From the chart it looks like at 50C minimum turnover is 50% which is hard to achieve. At the other hand at 50C and no turnover legionellas seems to be dormant so low risk of growth but what’s the real temperature at the bottom of the tank ? There could be optimal temperature for growth. What role plays this ? In the middle tank i have 48C but really don’t know what temperature is at bottom.

The original observation was before the Ministores were available. Yes, I’d suggest chaining two together is probably a sound solution. The coil in my tank isn’t as efficient as I’d like so I need to heat more at a higher temperature to ensure there is DHW available especially when I have a full house. I have a relatively small volume UFH circuit and the manifold has a TRV to maintain the temp of the water flow, so as and when I go the HP route, I’ll need some form of volumeiser.
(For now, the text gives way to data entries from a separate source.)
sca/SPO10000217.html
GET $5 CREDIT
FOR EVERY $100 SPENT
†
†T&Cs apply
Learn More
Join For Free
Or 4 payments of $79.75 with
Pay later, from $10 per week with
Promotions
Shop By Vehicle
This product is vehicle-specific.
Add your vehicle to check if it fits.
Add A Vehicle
For bottom part of the tank to “cool significantly”, the part of the coil in the bottom of the tank needs to be large enough to transfer ALL the required heat when the bottom of the tank is 5c higher then required DWH temperature. (So something like 20kw heat transfer with dt of 5c.)

This needs a costly double coil in bottom of tank, then connected to a seperate costly double coil in top of tank. Both of these coils are significantly more costly then the coil in a standard heatpump dwh tank.

If a plate heat exchanger (PHE) is used, the pump needs to run at the minimal rate to transfer the heat needed for the DWH flowrate, so the buffer water existing the PHE is only 5c over the cold mains water that enters the PHE. This is a hard control problem… (Or two PHE/pumps are needed, with one using the bottom of the buffer and the 2nd using th3 top.)

As we see with the Heatgeek ministore there is also a cost premium for a low volume product made made in UK by a custom DWH tank company. But a custom PHE controller could be used with a mass macket 4 port buffer tank, and mass macket PWM pump. (Or two PHE exchangers with a digital controlled mixer to keep top PHE always at 5c over target DWH temperature.)